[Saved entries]

======

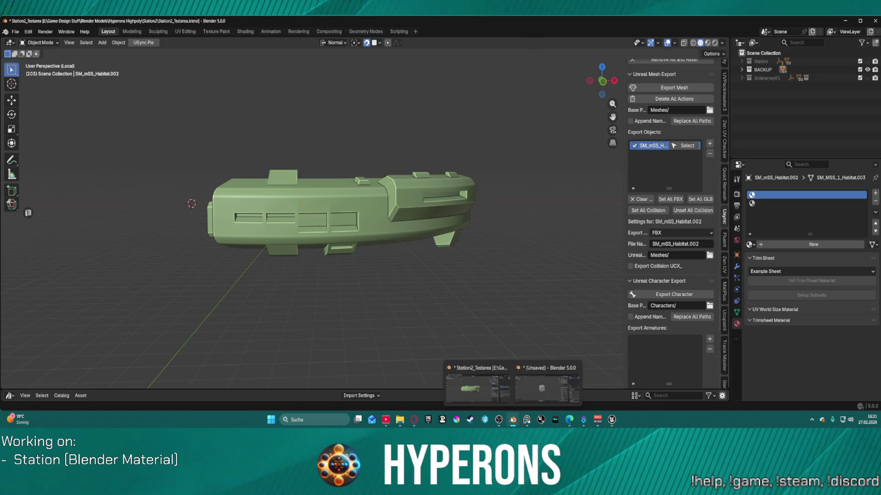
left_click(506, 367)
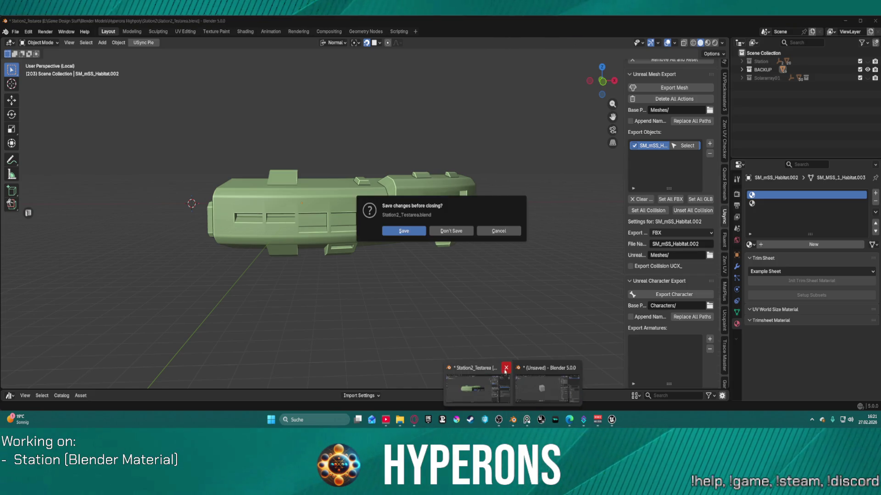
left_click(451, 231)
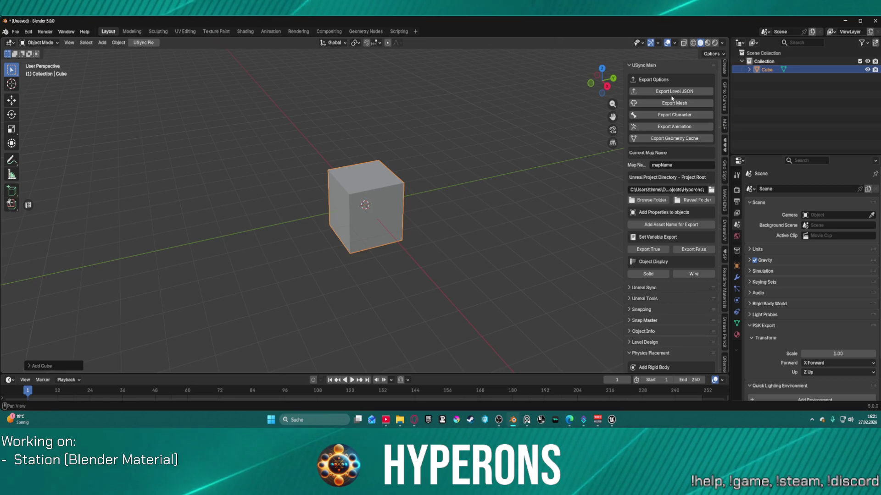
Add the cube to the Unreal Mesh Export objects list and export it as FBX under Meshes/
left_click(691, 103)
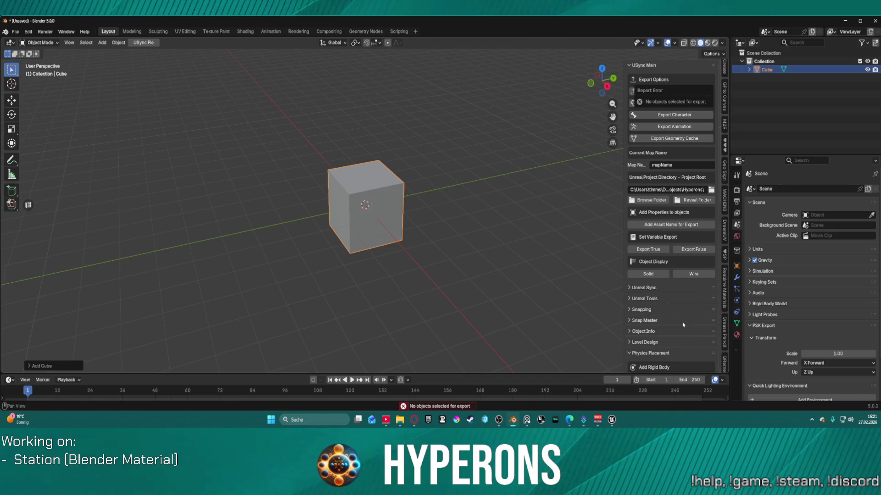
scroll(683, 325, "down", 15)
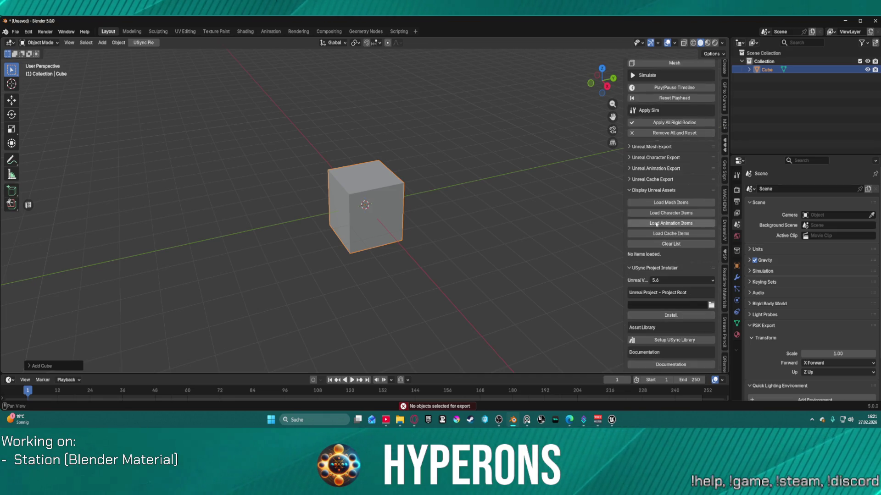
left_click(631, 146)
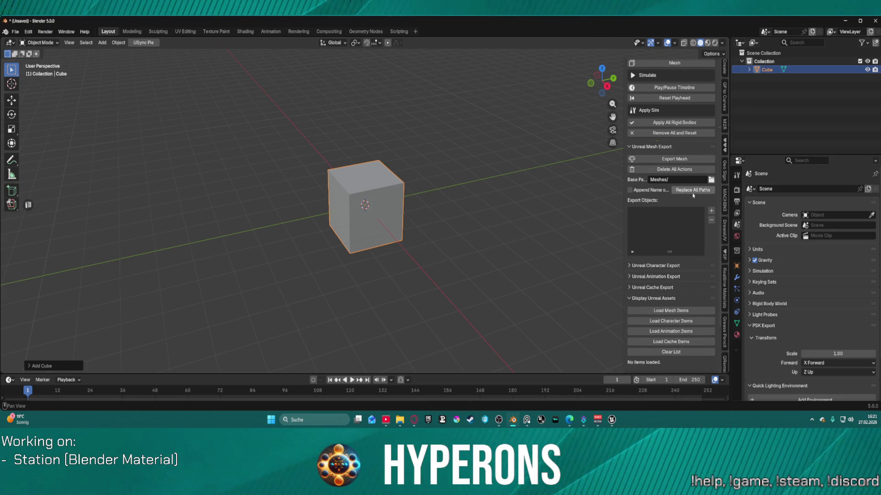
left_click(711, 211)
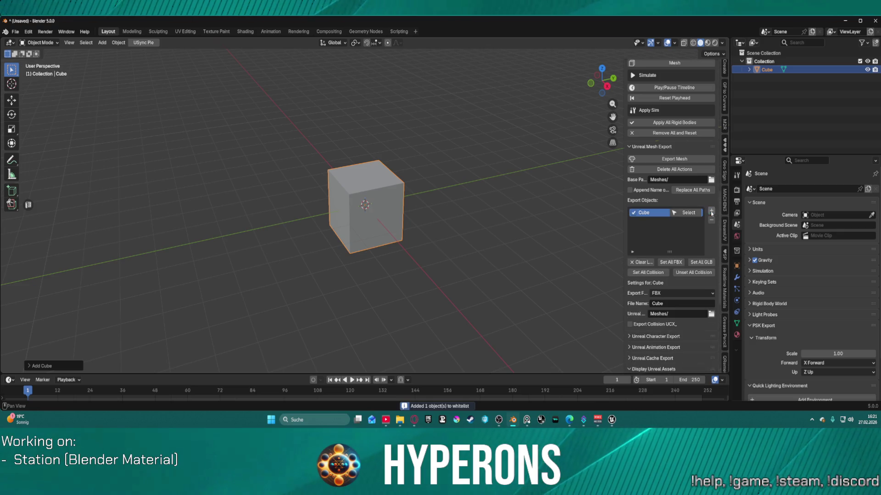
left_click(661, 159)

======

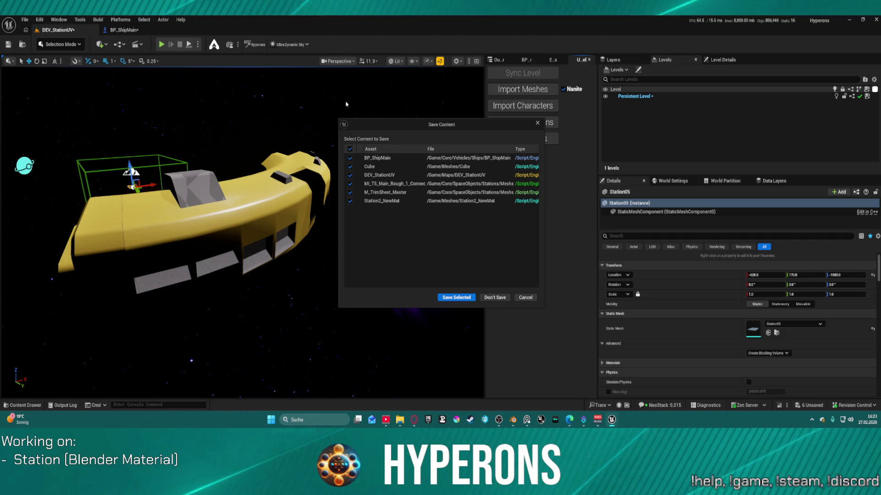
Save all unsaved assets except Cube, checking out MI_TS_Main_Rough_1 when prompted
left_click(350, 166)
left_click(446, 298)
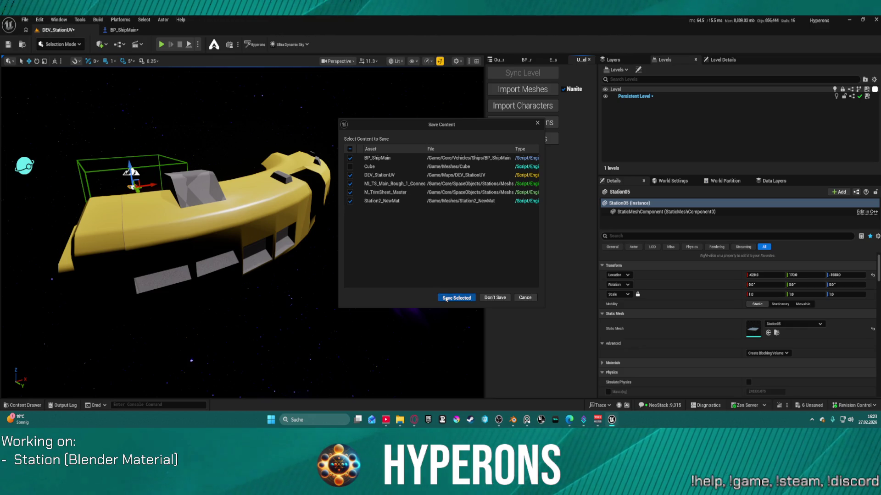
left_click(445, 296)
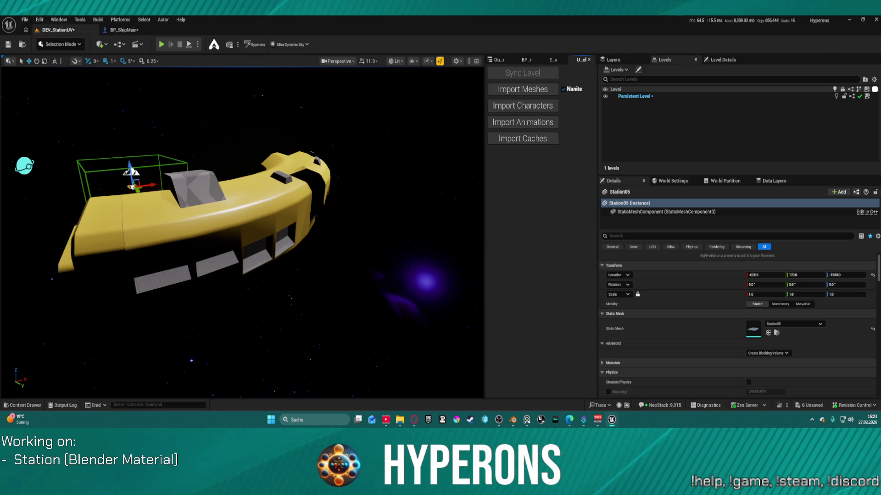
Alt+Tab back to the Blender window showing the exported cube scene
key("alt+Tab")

======

Range to copy from the records above: the line containing "left_click(506, 367)" to the line containing "left_click(661, 159)", both included. Output those lines exactly and only those, skipping pictures.

> REPLY TO THE EXERCISE:
left_click(506, 367)
left_click(451, 231)
Add the cube to the Unreal Mesh Export objects list and export it as FBX under Meshes/
left_click(691, 103)
scroll(683, 325, "down", 15)
left_click(631, 146)
left_click(711, 211)
left_click(661, 159)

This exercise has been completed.